The disclosure that lawyers' fees will be so high will increase controversy surrounding the inquiry. Its critics, who say it was set up as a sop to the republican movement, recently said it could cost up to £200m.
In a written parliamentary answer Mr Ingram said: "The largest single block of expenditure is the lawyers involved in the inquiry. These are expected to account for about two- thirds of the total costs."
The tribunal was set up two years ago to investigate circumstances behind shootings by the Parachute Regiment of unarmed nationalists who were taking part in an illegal civil-rights march in the Bogside area in 1972.

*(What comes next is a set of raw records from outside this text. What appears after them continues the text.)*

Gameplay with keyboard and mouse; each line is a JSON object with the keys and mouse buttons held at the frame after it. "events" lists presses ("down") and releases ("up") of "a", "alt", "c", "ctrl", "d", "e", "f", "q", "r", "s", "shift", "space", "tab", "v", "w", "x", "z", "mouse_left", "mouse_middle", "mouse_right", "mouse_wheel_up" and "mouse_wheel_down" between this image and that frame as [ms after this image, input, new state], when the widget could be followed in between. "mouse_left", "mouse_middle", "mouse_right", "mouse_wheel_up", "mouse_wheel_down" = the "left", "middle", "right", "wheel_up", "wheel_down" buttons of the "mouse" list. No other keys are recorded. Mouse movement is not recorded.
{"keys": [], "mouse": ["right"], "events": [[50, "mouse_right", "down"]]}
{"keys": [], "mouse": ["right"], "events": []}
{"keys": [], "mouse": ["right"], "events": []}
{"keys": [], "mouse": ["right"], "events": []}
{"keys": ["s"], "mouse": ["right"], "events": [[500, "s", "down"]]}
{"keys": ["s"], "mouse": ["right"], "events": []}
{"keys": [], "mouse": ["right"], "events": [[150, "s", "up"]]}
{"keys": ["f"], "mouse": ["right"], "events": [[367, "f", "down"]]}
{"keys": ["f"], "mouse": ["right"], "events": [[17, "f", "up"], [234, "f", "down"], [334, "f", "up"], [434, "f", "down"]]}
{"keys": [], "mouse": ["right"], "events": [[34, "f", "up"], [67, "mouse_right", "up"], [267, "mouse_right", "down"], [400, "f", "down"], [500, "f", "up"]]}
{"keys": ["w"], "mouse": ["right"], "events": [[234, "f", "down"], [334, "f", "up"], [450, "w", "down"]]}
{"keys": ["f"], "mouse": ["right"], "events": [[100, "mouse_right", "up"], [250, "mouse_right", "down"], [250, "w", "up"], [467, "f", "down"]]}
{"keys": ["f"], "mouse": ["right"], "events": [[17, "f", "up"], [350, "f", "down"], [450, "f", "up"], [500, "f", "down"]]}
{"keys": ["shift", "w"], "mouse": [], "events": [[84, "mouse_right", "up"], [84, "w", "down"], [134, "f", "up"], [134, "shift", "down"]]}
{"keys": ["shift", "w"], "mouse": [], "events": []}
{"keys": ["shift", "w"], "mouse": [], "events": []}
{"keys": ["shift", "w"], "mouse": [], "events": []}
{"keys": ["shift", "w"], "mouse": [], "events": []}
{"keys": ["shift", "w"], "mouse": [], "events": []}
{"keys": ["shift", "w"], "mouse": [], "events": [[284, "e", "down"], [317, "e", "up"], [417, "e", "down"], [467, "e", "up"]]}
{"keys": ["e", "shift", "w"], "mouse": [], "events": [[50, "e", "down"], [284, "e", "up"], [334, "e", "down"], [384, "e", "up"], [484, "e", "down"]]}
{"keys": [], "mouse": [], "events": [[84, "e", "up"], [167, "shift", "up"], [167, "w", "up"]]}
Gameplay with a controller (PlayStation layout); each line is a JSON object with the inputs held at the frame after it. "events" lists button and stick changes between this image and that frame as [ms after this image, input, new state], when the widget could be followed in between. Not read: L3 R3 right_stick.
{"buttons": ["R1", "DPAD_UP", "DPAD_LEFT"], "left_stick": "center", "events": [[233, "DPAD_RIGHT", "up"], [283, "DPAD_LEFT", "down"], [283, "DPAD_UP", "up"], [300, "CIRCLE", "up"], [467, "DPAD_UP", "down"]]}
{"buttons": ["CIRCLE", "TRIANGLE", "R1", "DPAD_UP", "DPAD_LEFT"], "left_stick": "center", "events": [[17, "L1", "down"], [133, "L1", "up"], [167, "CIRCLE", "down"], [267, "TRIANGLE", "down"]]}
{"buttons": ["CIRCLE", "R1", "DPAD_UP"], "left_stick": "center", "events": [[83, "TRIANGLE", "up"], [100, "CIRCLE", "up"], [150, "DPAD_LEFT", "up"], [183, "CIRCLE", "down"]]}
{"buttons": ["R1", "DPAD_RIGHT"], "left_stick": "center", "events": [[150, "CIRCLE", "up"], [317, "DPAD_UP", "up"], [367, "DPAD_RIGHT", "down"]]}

The inquiry, which opened last month at Londonderry guildhall, which has been booked by the tribunal for two years, was recently estimated to cost up to £55,000 a day. Early predictions suggested its total costs would run to £30m. But the expense of protecting military witnesses, other court actions to secure notes from journalists and paying 25 barristers acting for the dead and the soldiers and earning up to £2,500 a day, has already doubled its costs.
In February, before the inquiry started hearing evidence, Mr Ingram said costs had reached £7.7m. In the last two months of 1999 £1.6m went on lawyers' costs. Solicitors acting for the relatives had pay rates set initially at £114 an hour, with junior counsel earning £100 an hour. The tribunal has powers largely equivalent to those of the High Court. It also has an international dimension, with a judge from New Zealand, Sir Edward Somers, and Canada, William Hoyt, sitting with Lord Savile of Newdigate.